Answer with one number only, the count of lines in the material below that hold "space".

§ SOURCE DATA:
——

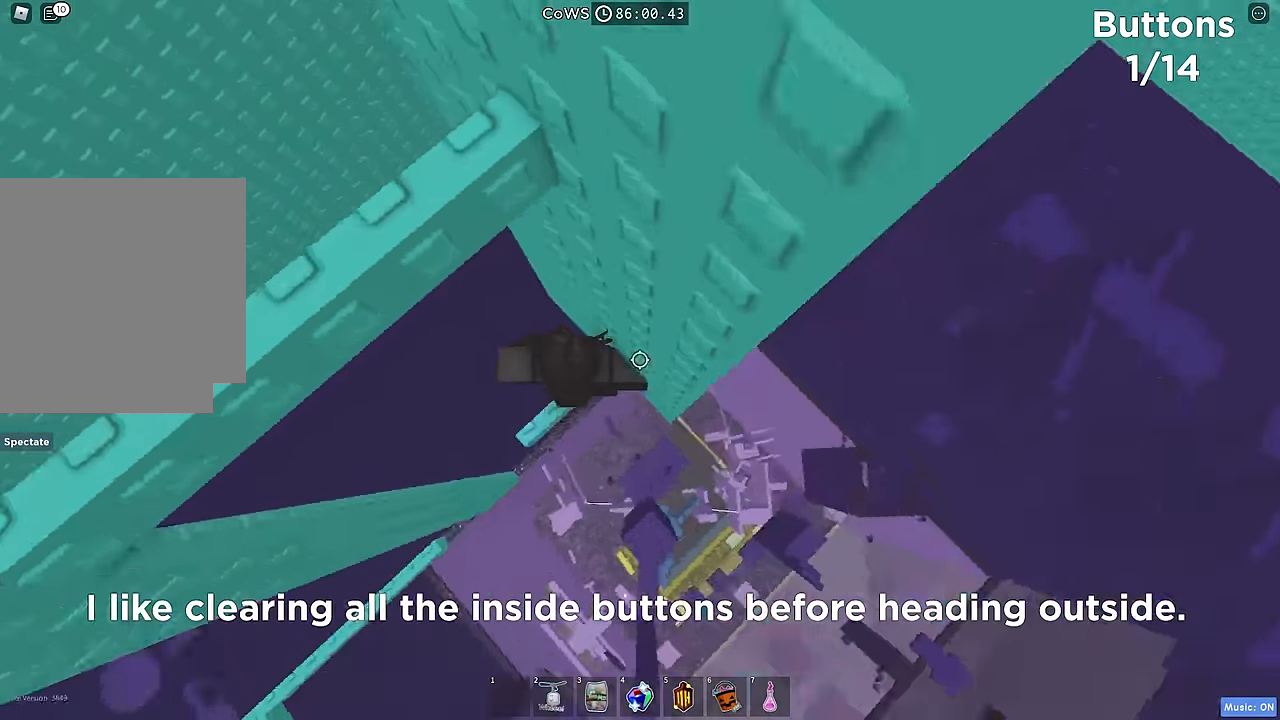
{"keys": ["d"], "events": [[33, "d", "down"], [150, "space", "down"], [283, "space", "up"]]}
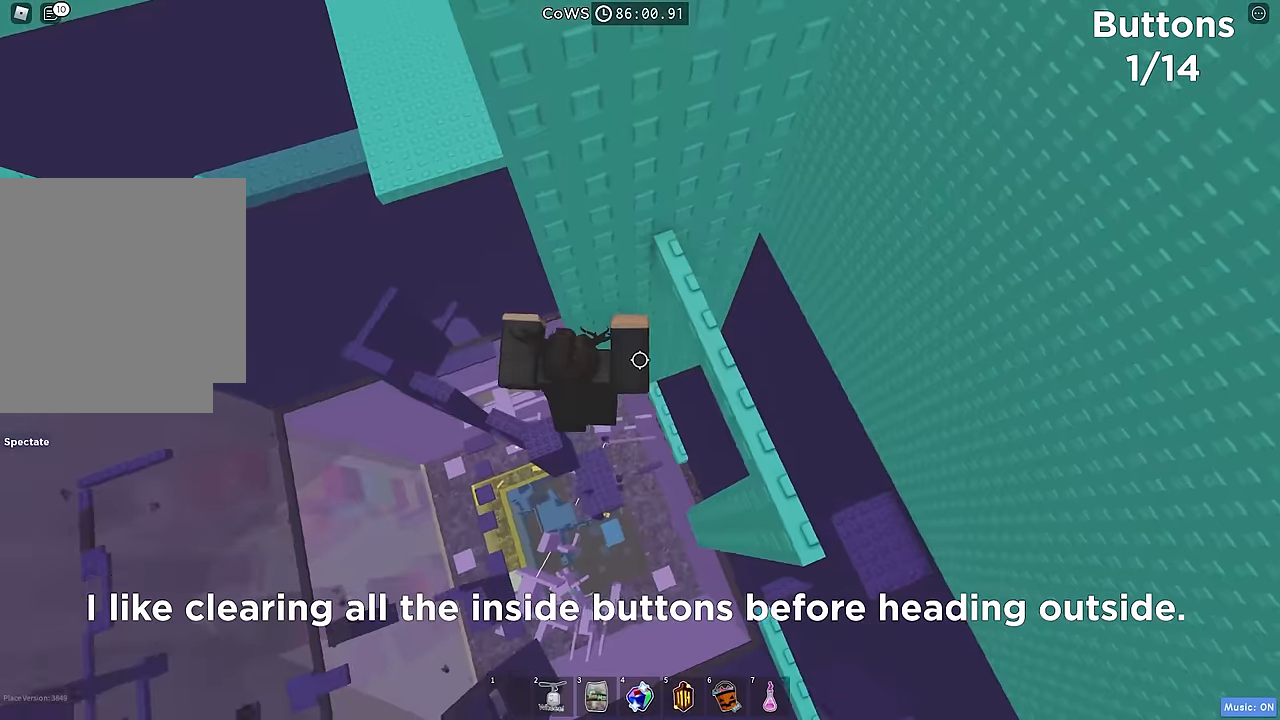
{"keys": [], "events": [[200, "d", "up"]]}
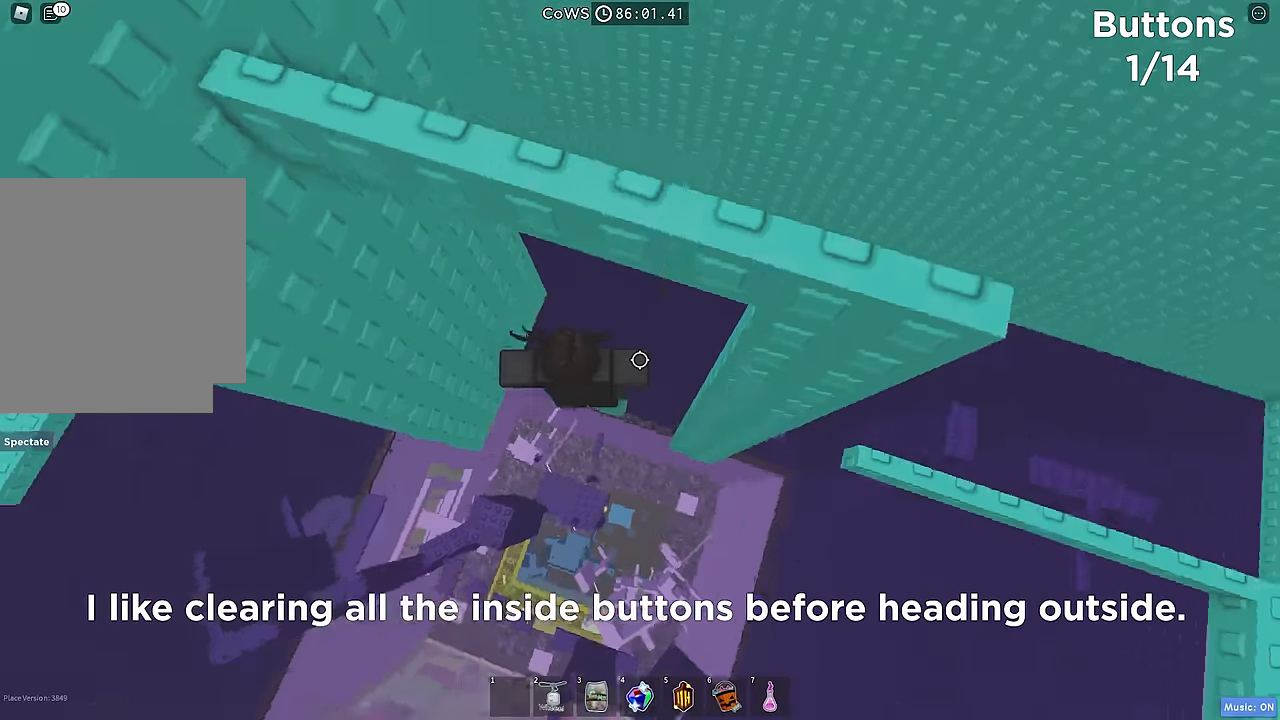
{"keys": ["d"], "events": [[150, "d", "down"], [316, "space", "down"], [433, "space", "up"]]}
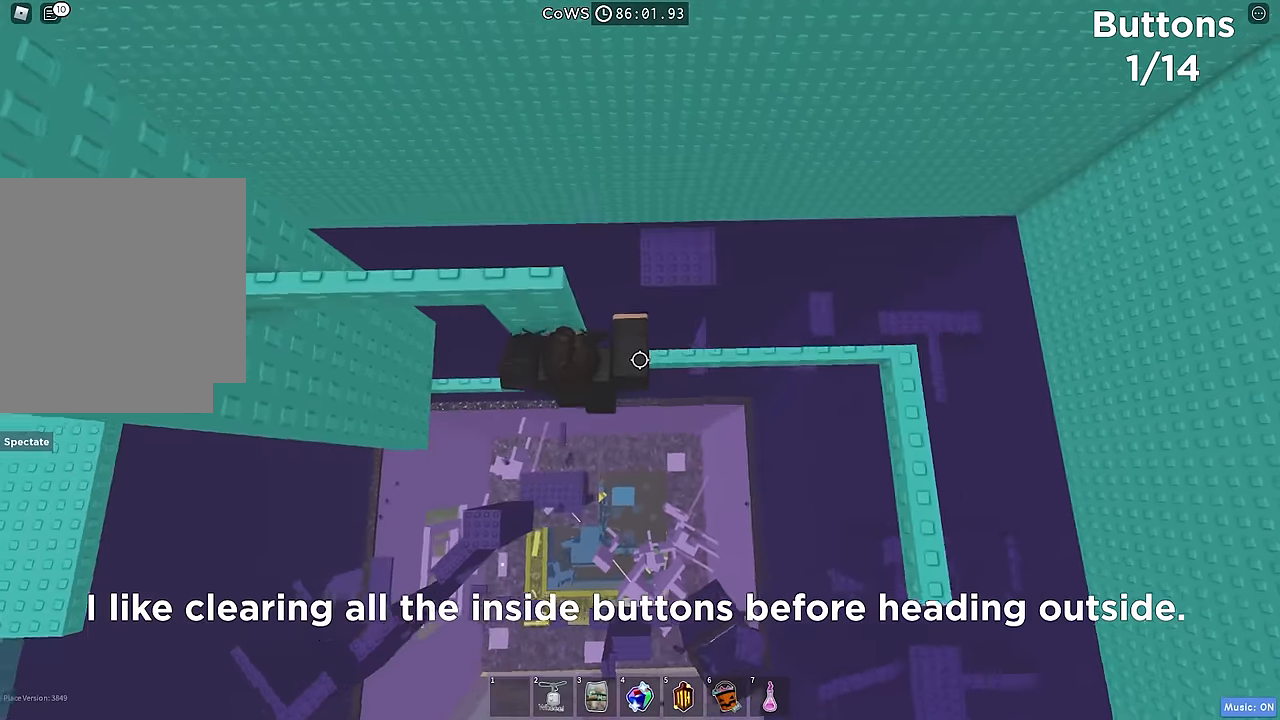
{"keys": ["w"], "events": [[216, "d", "up"], [316, "space", "down"], [366, "w", "down"], [416, "space", "up"]]}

——

§ ANSWER AREA: 3